The Red and Black Mason Wasp can be found throughout Galveston-Houston area. It is a valuable insect predator despite the fact that most gardeners are not likely to know its name or its beneficial value. The population of Red and Black Mason Wasps has been increasing over the last few years; these wasps were remarkably abundant during 2007. During a mild day in mid-December 2007, we counted 14 Red and Black Mason Wasps visiting flowers of an ornamental amaranth growing in our Master gardener Demonstration Garden.
Like its close cousin the Potter Wasp (Eumenes fraternus), the Red and Black Mason Wasp can also be found across the United States, especially in temperate climates. Pachodynerus erynnis is the only red-marked species of Pachodynerus to occur in the United States. While males and females have similar coloring, males have a white to slightly yellowish-colored and pentagonal (five-sided) spot on their face. Females have a reddish coloration in the same area of heads.

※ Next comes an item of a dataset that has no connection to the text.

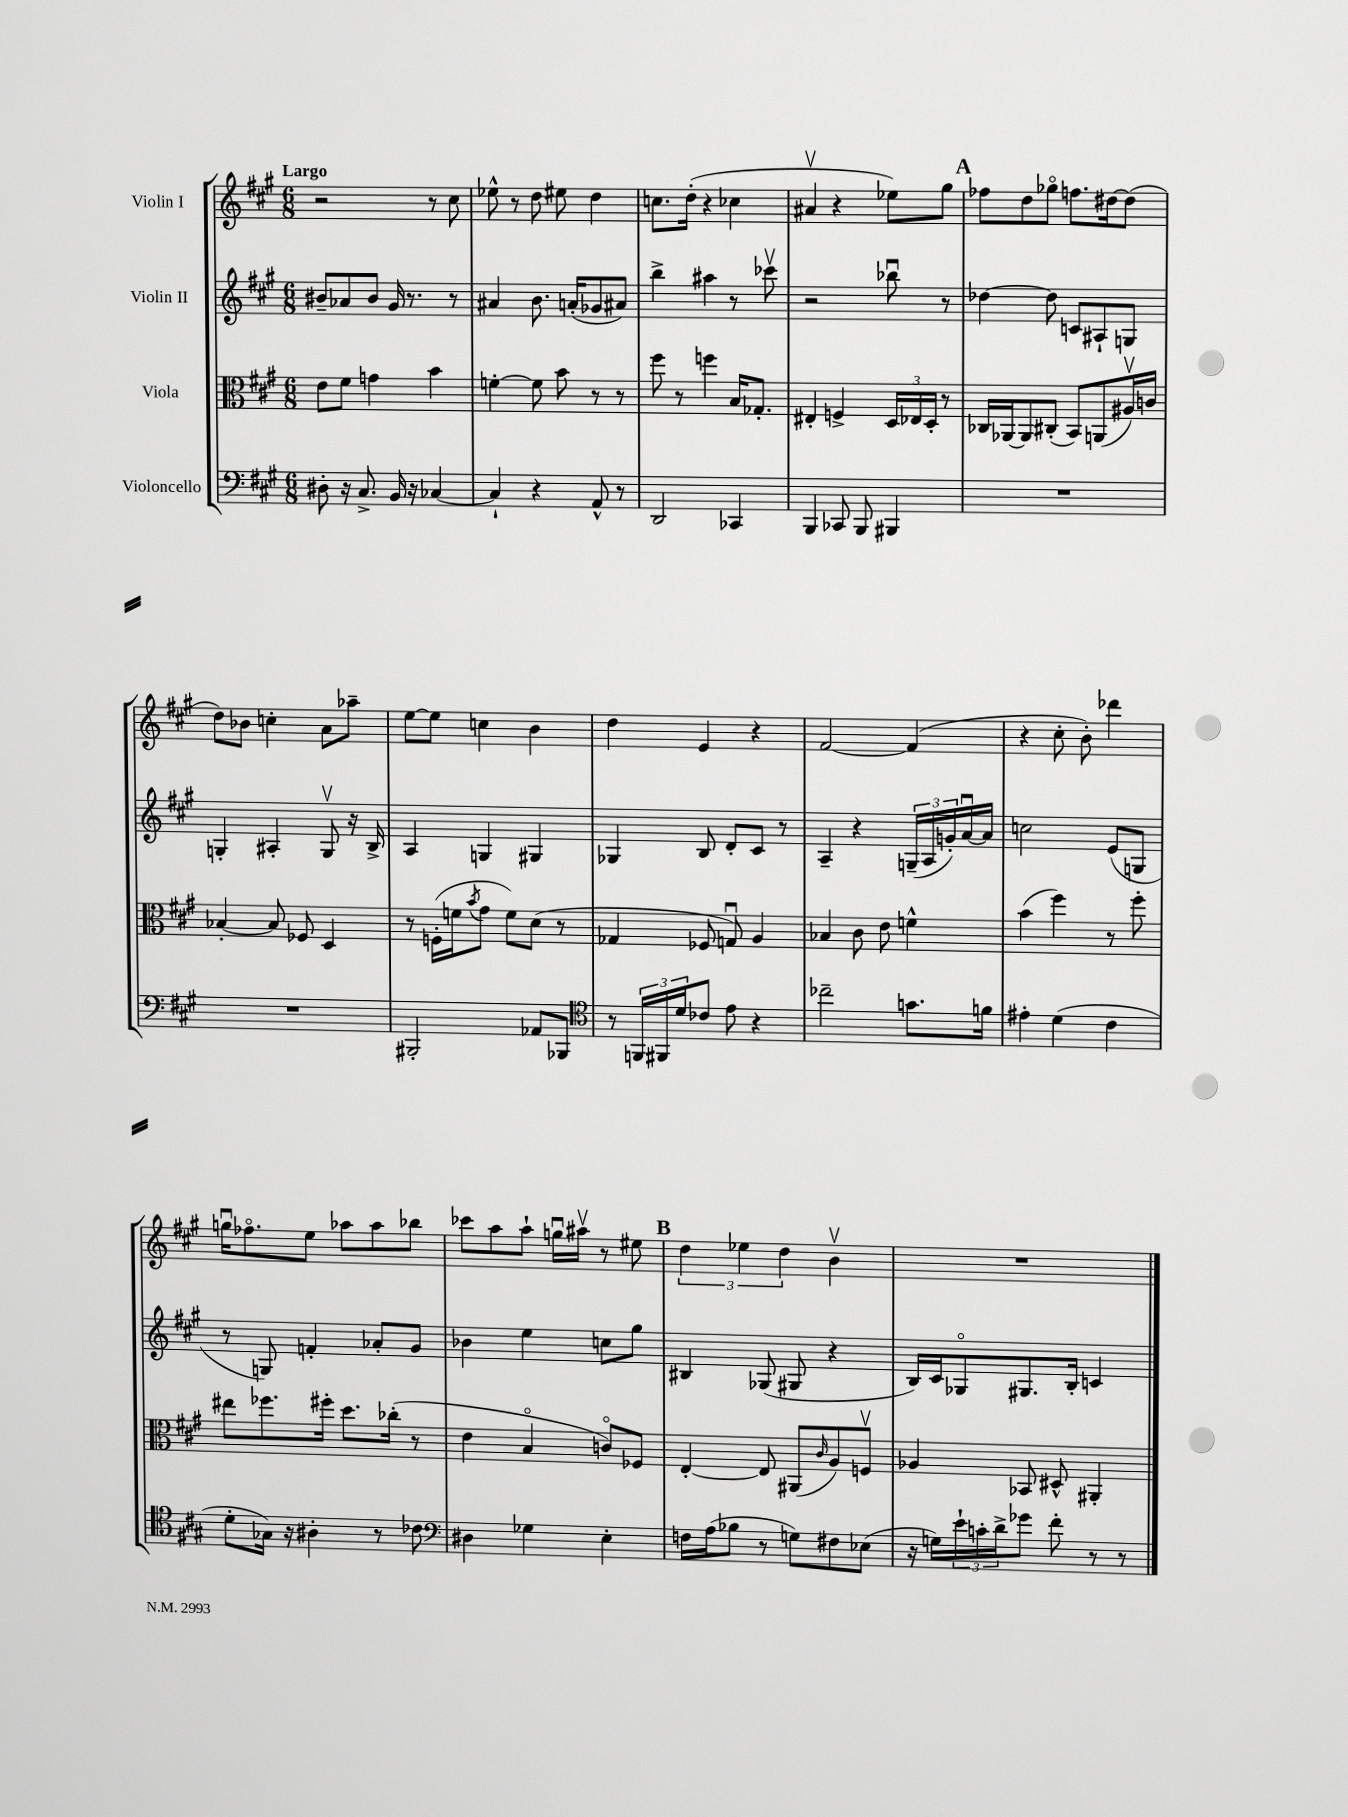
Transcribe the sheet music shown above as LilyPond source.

Adults will feed on the nectar of flowers, thus helping pollination (of special benefit lately with the decline in bee populations).
Females begin construction of nests after mating. Also like the Potter Wasp, the Red and Black Mason Wasp constructs its brood-rearing nest from dry soil which is then mixed with saliva to a mud consistency. However, the nest of the Red and Black Mason Wasp is much more utilitarian in appearance—consider it the modernist architecture of the Vespidae or wasp family.

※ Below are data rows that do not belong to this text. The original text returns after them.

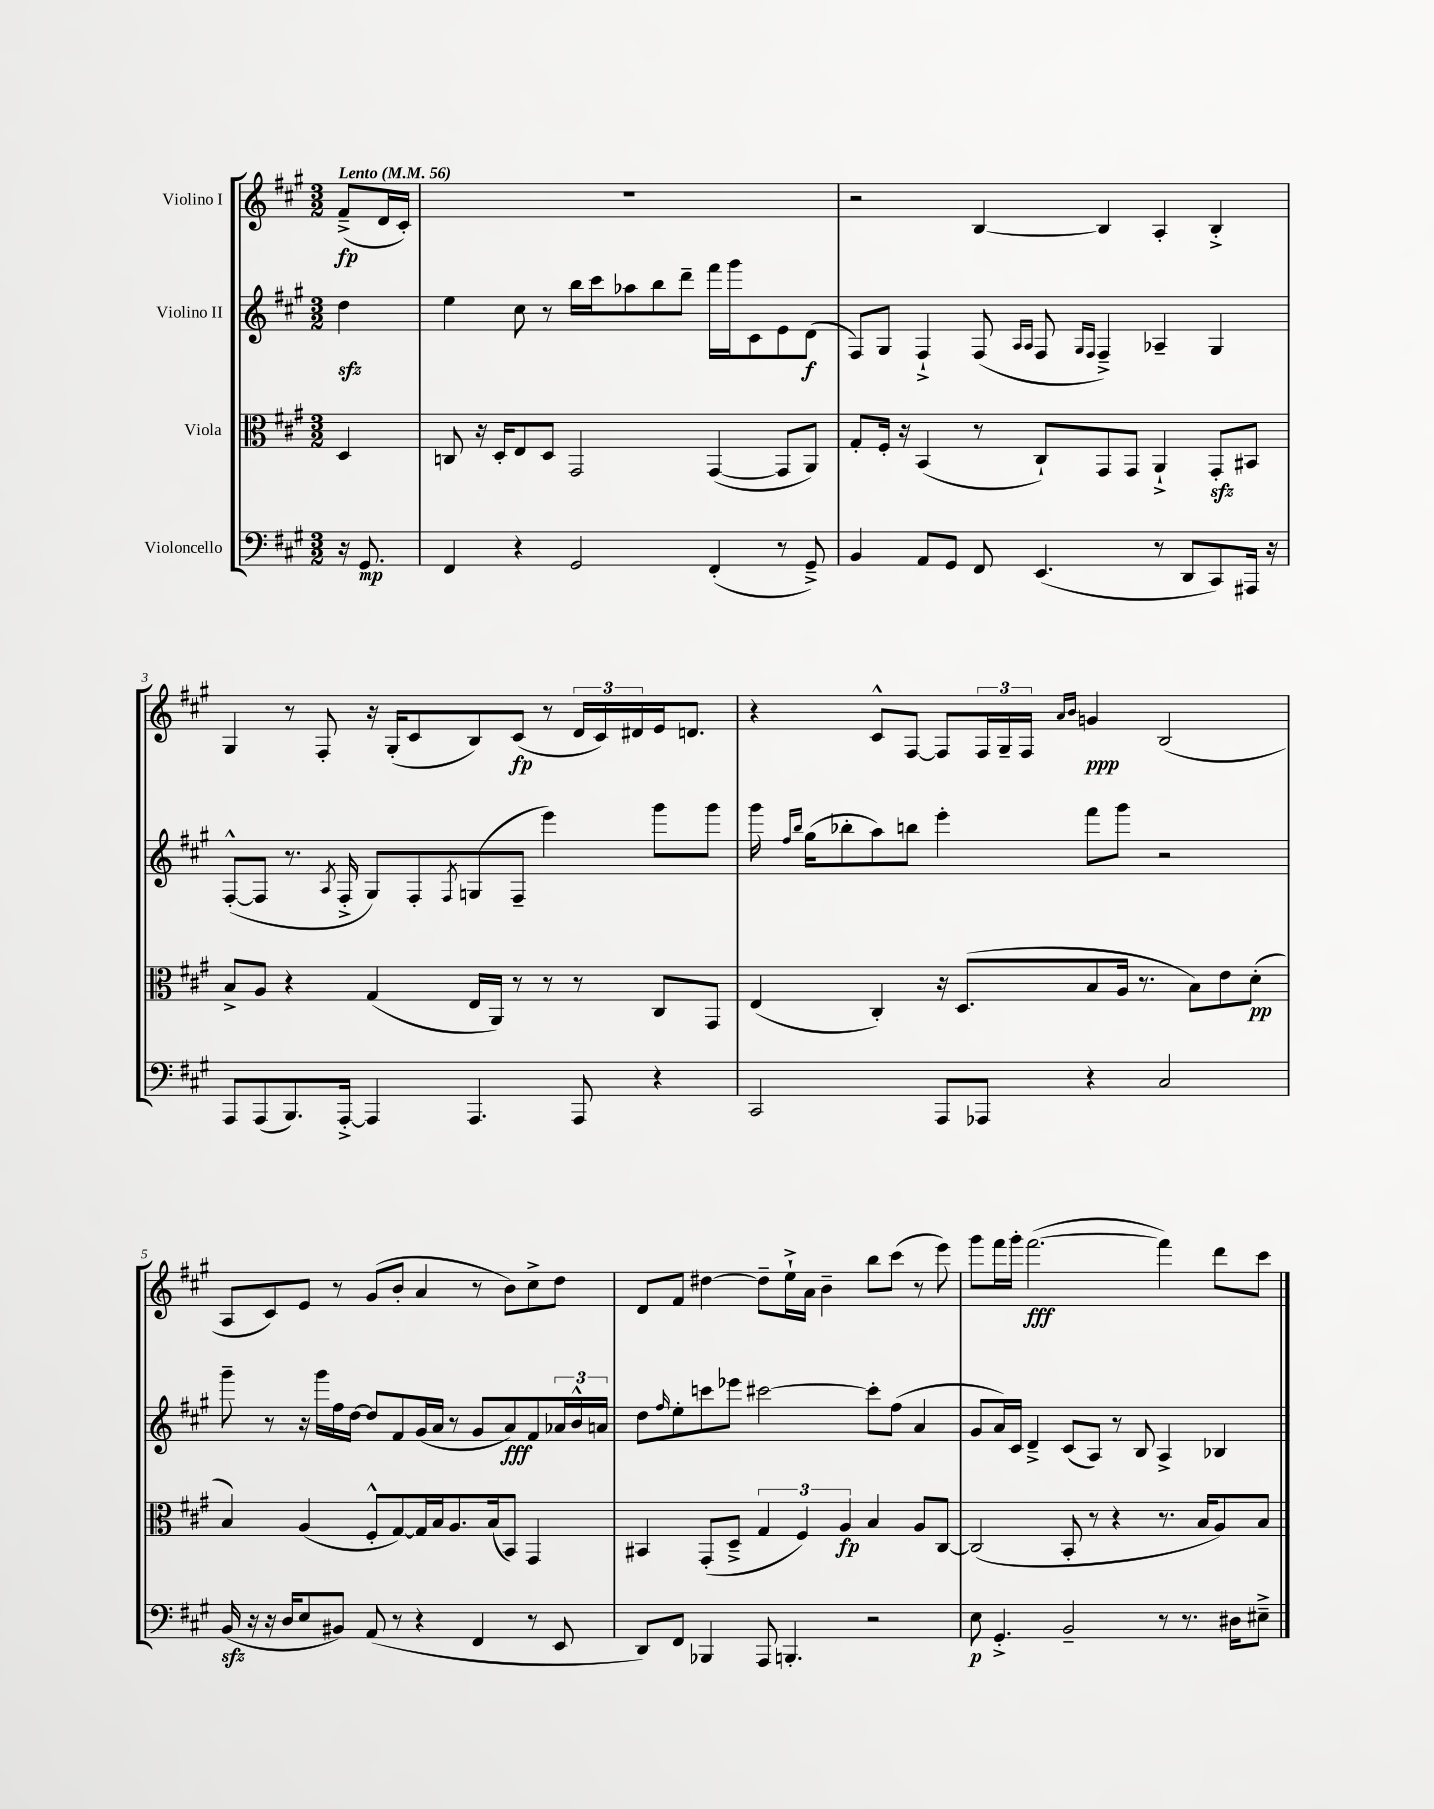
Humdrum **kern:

**kern	**kern	**kern	**kern
*staff4	*staff3	*staff2	*staff1
*clefF4	*clefC3	*clefG2	*clefG2
*k[f#c#g#]	*k[f#c#g#]	*k[f#c#g#]	*k[f#c#g#]
*M3/2	*M3/2	*M3/2	*M3/2
*MM56	*MM56	*MM56	*MM56
16r	4D	4dd	(8f#~^
8.GG#	.	.	.
.	.	.	16d
.	.	.	16c#')
=	=	=	=
4FF#	8C	4ee	1.r
.	16r	.	.
.	16D'	.	.
4r	8E	8cc#	.
.	8D	8r	.
2GG#	2GG#	16bb	.
.	.	16ccc#	.
.	.	8aa-	.
.	.	8bb	.
.	.	8ddd~	.
(4FF#'	([4GG#	16fff#	.
.	.	16ggg#	.
.	.	8c#	.
8r	8GG#]	8e	.
8GG#~^)	8AA)	(8d	.
=	=	=	=
4BB	8G#'	8F#)	2r
.	16F#'	8G#	.
.	16r	.	.
8AA	(4BB	4F#`^	.
8GG#	.	.	.
8FF#	8r	(8F#	[4B
.	.	16qqA	.
.	.	16qqA	.
(4.EE	8C#`)	8F#	.
.	.	16qqG#	.
.	.	16qqF#	.
.	8GG#	4F#~^)	4B]
.	8GG#	.	.
8r	4AA`^	4A-~	4A'
8DD	.	.	.
8CC#)	8GG#'	4G#	4B'^
16AAA#	8BB#	.	.
16r	.	.	.
=	=	=	=
8AAA	8B^	([8F#'^^	4G#
(8AAA	8A	8F#]	.
8.BBB)	4r	8.r	8r
.	.	.	8F#'
.	.	8qA	.
[16AAA'^	.	16F#'^	.
4AAA]	(4G#	8G#)	16r
.	.	.	(16G#'
.	.	8F#'	8c#
.	.	8qF#	.
4.AAA	16E	(8G	8B)
.	16AA)	.	.
.	8r	8F#~	(8c#
.	8r	4eee)	8r
8AAA	8r	.	24d
.	.	.	24c#)
.	.	.	24d#
4r	8C#	8ggg#	16e
.	.	.	8.d
.	8GG#	8ggg#	.
=	=	=	=
2CC#	(4E	16ggg#	4r
.	.	16qqff#	.
.	.	16qqbb	.
.	.	(16gg#	.
.	.	8bb-'	.
.	4C#')	8aa)	8c#^^
.	.	8bb	[8F#
8AAA	16r	4eee'	8F#]
.	(8.D	.	.
8AAA-	.	.	24F#
.	.	.	24G#~
.	.	.	24F#
.	.	.	16qqa
.	.	.	16qqb
4r	8B	8fff#	4g
.	16A	8ggg#	.
.	8.r	.	.
2C#	.	2r	(2B
.	8B)	.	.
.	8e	.	.
.	(8d'	.	.
=	=	=	=
(16BB	4B)	8ggg#~	8A
16r	.	.	.
16r	.	8r	8c#)
16D	.	.	.
8E	(4A	16r	8e
.	.	16ggg#	.
8BB#)	.	16ff#	8r
.	.	[16dd	.
(8AA	8F#'^^	8dd]	(8g#
8r	[8G#)	8f#	8b'
4r	16G#]	(16g#	4a
.	16B	16a	.
.	8.A	8r	.
4FF#	.	8g#	8r
.	(16B	.	.
.	8BB)	8a)	8b)
8r	4GG#	8f#	8cc#^
8EE	.	24a-	8dd
.	.	24b^^	.
.	.	24a	.
=	=	=	=
8DD)	4BB#	8dd	8d
.	.	16qqff#	.
8FF#	.	8ee'	8f#
4BBB-	(8GG#'	8ccc	[4dd#
.	8D~^	8eee-	.
8AAA	6G#	[2ccc#	8dd#~]
4.BBB'	.	.	16ee`^
.	6F#)	.	.
.	.	.	16a
.	.	.	4b~
.	6A	.	.
2r	4B	8ccc#']	8bb
.	.	(8ff#	(8ccc#
.	8A	4a	8r
.	[8C#	.	8eee)
=	=	=	=
8E	(2C#]	8g#	8ggg#
4.GG#'^	.	16a)	16fff#
.	.	16c#	16ggg#'
.	.	4d~^	([2.fff#
2BB~	8BB'	(8c#	.
.	8r	8A)	.
.	4r	8r	.
.	.	8B	.
8r	8.r	4A^	4fff#])
8.r	.	.	.
.	16B	.	.
.	8A)	4B-	8ddd
16D#	.	.	.
8E#~^	8B	.	8ccc#
==	==	==	==
*-	*-	*-	*-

Curiously, Red and Black Mason Wasps will sometimes tunnel through the mortar between bricks to provide shelter for its developing young. Even more surprising is the fact that Pachodynerus erynnis commonly utilize and “refurbish” old mud dauber nests as brood nests to rear their young—a novel form of recycling. Female Red and Black Mason Wasps will also create brood nests in hollow stems (we have observed nests in stems of angel’s trumpets ).
After nearing completion of a brood nest, the female wasp will collect several hairless or near-hairless caterpillars and beetle larvae, which she paralyzes with her stings. She provisions the interior of each brood cell with the paralyzed caterpillars. She then lays an egg on one of the paralyzed caterpillars and the immature stage feed on the caterpillars.
Noctuidae caterpillars are typical prey of the Red and Black Mason Wasp; when you stop to consider that Noctuidae caterpillars include cutworms, cabbage loopers, armyworms and corn earworms, it’s easy to understand why the Red and Black Mason Wasp is a beneficial in the garden!
Pachodynerus erynnis is a solitary wasp, which means that it does not form colonies like yellow-jackets or hornets or paper wasps. Red and Black Mason Wasps do not defend their nests and are not aggressive—in fact, they only pose a threat if mishandled or pinched.
On a final, technical and artistic note: because the nests of the Potter Wasp and the Red and Black Mason Wasp are made up in large part of local clays, they do in fact stand up in a 2000 degree Fahrenheit kiln! However, because they have little flux material in them, they are not fully fused and are quite brittle.